Unsere Ergebnisse werfen ein neues Licht auf die Rolle von B-Raf-Mutationen in der Entstehung melanozytärer Nävi:

  1. Die Häufigkeit von B-Raf-Mutationen bei Nävi hängt vom dermatoskopisch-histopathologischen Muster, der aktuellen Wachstumsphase und der Lokalisation der Melanozyten in den verschiedenen Schichten der Haut ab. Wachsende Nävi (MP-Muster) und primär dermale Nävi (G-Muster) wiesen in unserer Studie höhere Mutationsraten auf als stabile oder junktionale Nävi (R- oder MC-Muster).
  2. Diese Beobachtungen stellen somit die Behauptung in Frage, dass starke UV-Strahlung zu Mutationen im B-Raf-Gen führen kann. Sollte dies tatsächlich der Fall sein, dürfte man hohe Mutationsraten gerade bei junktionalen Nävi (R-Muster) erwarten, deren epidermale Melanozyten weitaus höheren Dosen von UV-Strahlung ausgesetzt sind als die dermalen Melanozyten von Nävi mit G-Muster.
  3. Eine Erklärung für unsere Beobachtungen kommt aus der Stammzellforschung: Es wird heute angenommen, dass Vorläuferzellen der Melanozyten (Melanoblasten) von pluripotenten Stammzellen der Neuralleiste abstammen und während der Embryogenese entlang der Nervenbahnen in die Dermis gelangen, dort reifen und schließlich als funktionstüchtige Melanozyten in die Epidermis wandern.
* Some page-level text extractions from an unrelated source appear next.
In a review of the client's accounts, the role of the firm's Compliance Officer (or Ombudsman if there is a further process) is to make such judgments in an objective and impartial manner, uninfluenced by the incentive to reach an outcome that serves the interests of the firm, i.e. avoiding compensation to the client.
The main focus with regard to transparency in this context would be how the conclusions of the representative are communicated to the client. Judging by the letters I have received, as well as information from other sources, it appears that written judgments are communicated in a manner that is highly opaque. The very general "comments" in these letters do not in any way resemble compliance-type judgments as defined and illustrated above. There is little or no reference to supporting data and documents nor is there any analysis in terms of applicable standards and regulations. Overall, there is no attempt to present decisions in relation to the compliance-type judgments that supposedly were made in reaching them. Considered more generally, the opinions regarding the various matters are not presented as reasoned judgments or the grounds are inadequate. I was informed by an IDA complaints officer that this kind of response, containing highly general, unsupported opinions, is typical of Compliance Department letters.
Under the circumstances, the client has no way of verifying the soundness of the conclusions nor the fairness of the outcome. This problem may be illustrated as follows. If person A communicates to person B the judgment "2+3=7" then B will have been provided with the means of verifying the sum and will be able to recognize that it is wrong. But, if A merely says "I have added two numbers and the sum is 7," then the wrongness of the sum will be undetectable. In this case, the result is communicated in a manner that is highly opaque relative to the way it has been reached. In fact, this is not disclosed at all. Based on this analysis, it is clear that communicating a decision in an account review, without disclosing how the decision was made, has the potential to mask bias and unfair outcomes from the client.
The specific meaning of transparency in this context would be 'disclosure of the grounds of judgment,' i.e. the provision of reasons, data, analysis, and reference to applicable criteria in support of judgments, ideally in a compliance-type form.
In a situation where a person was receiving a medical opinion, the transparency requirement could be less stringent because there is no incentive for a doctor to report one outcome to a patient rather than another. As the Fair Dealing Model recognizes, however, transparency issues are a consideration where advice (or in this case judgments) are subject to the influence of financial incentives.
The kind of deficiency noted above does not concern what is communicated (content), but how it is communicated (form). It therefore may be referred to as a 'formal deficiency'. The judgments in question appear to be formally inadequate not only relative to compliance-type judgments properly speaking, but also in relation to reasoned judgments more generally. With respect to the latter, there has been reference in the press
Eine kurzfristige Unterbrechung oder verspätete Expression chemotaktischer Faktoren der sich entwickelnden embryonalen Epidermis, welche die Zellreifung und Migration der Melanoblasten in die Epidermis beeinflussen, könnte zu einem Arrest von Melanoblasten in der Dermis führen, die in weiterer Folge für die Formation von Nävi mit G-Muster verantwortlich sind.
    Sollte dieses Modell zutreffen, könnten Melanoblasten mit B-Raf-Mutationen Reifungsstörungen aufweisen, die vermutlich ein höheres proliferatives Potenzial haben als reife epidermale Melanozyten. Diese Behauptung wird durch die Tatsache gestützt, dass Nävi mit überwiegend dermaler Komponente generell einen größeren Durchmesser haben als rein junktionale Nävi.
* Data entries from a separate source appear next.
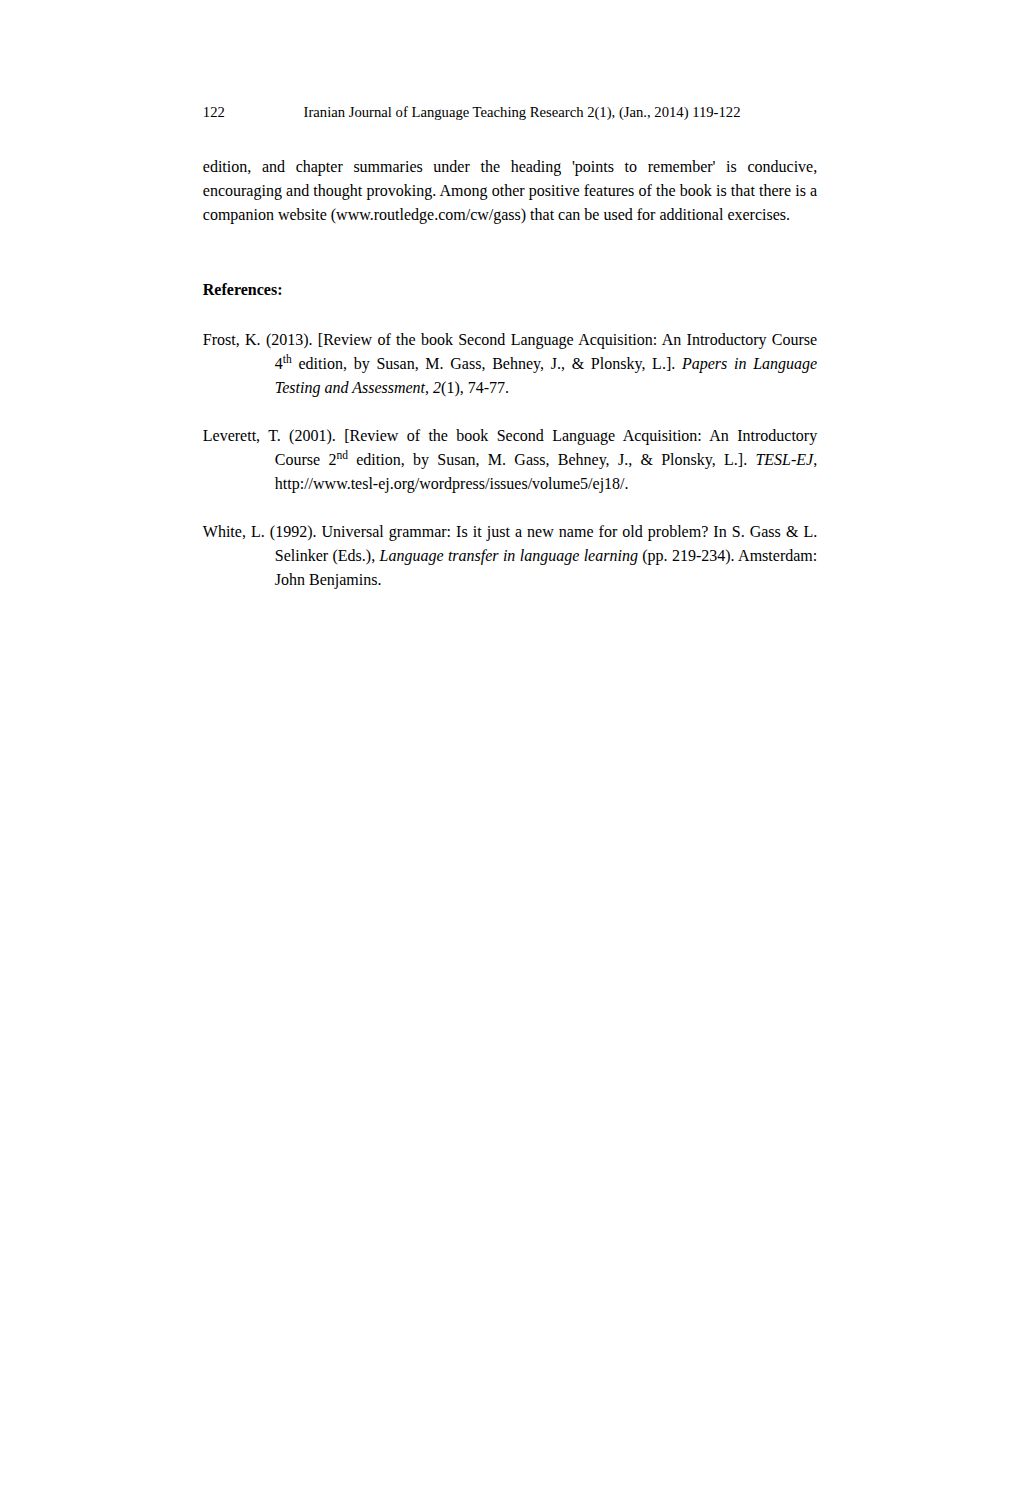122 Iranian Journal of Language Teaching Research 2(1), (Jan., 2014) 119-122
edition, and chapter summaries under the heading 'points to remember' is conducive, encouraging and thought provoking. Among other positive features of the book is that there is a companion website (www.routledge.com/cw/gass) that can be used for additional exercises.
References:
Frost, K. (2013). [Review of the book Second Language Acquisition: An Introductory Course 4th edition, by Susan, M. Gass, Behney, J., & Plonsky, L.]. Papers in Language Testing and Assessment, 2(1), 74-77.
Leverett, T. (2001). [Review of the book Second Language Acquisition: An Introductory Course 2nd edition, by Susan, M. Gass, Behney, J., & Plonsky, L.]. TESL-EJ, http://www.tesl-ej.org/wordpress/issues/volume5/ej18/.
White, L. (1992). Universal grammar: Is it just a new name for old problem? In S. Gass & L. Selinker (Eds.), Language transfer in language learning (pp. 219-234). Amsterdam: John Benjamins.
  4. Unsere Ergebnisse erlauben auch den Rückschluss, dass die Häufigkeit von B-Raf-Mutationen vermutlich von der aktuellen Wachstumsphase eines individuellen Nävus abhängt (Abb. 3).
    So weiß man heute dank digitaler Verlaufsbeobachtungen, dass wachsende Nävi durch ein MP-Muster gekennzeichnet sind. Im Laufe der Zeit nehmen sie so lange an Größe zu, bis das Verschwinden der peripheren Globuli das Ende der aktiven Wachstumsphase andeutet. Ab diesem Zeitpunkt findet man zumeist ein R- oder MC-Muster. Nach dem 40. Lebensjahr verschwindet eine zunehmende Anzahl dieser Nävi durch Regression oder Involution, was sich auch in dem Satz “wir werden ohne Nävi geboren und wir werden ohne Nävi sterben” widerspiegelt.
    In diesem Zusammenhang sei hervorgehoben, dass Studien Folgendes belegen: Melanozyten mit B-Raf-Mutationen exprimieren gleichzeitig auch molekulargenetische Inhibitoren des Zellzyklus, die eine so genannte Onkogen-induzierte Seneszenz induzieren. Mit anderen Worten, Mutationen in B-Raf bei wachsenden Nävi scheinen unter anderem deren Wachstum und Involution zu kontrollieren.
  5. Von der technischen Seite her demonstrierte unsere Studie, dass die Häufigkeit von B-Raf-Mutationen bei Nävi maßgeblich von der verwendeten Untersuchungsmethode abhängt; dieser Umstand sollte in Zukunft bedacht werden, wenn man Daten in der Literatur vergleichen will.

Zu guter Letzt unterstreichen unsere Beobachtungen die Wichtigkeit einer engen Zusammenarbeit zwischen klinischer und Grundlagenforschung.

The Dermoscopical and Histopathological Patterns of Nevi Correlate with the Frequency of B-Raf-Mutations.
Zalaudek I, Guelly C, Pellacani G, Hofmann-Wellenhof R, Trajanoski S, Kittler H, Scope A, Marghoob AA, Longo C, Leinweber B, Ferrara G, Saida T, Grichnik JM, Argenziano G, Becker JC; J Invest Dermatol 2011 Feb; 131(2): 542-5
Diese Studie wurde durch das Elise-Richter-Programm des FWF (Projektnummer V9-B05) unterstützt.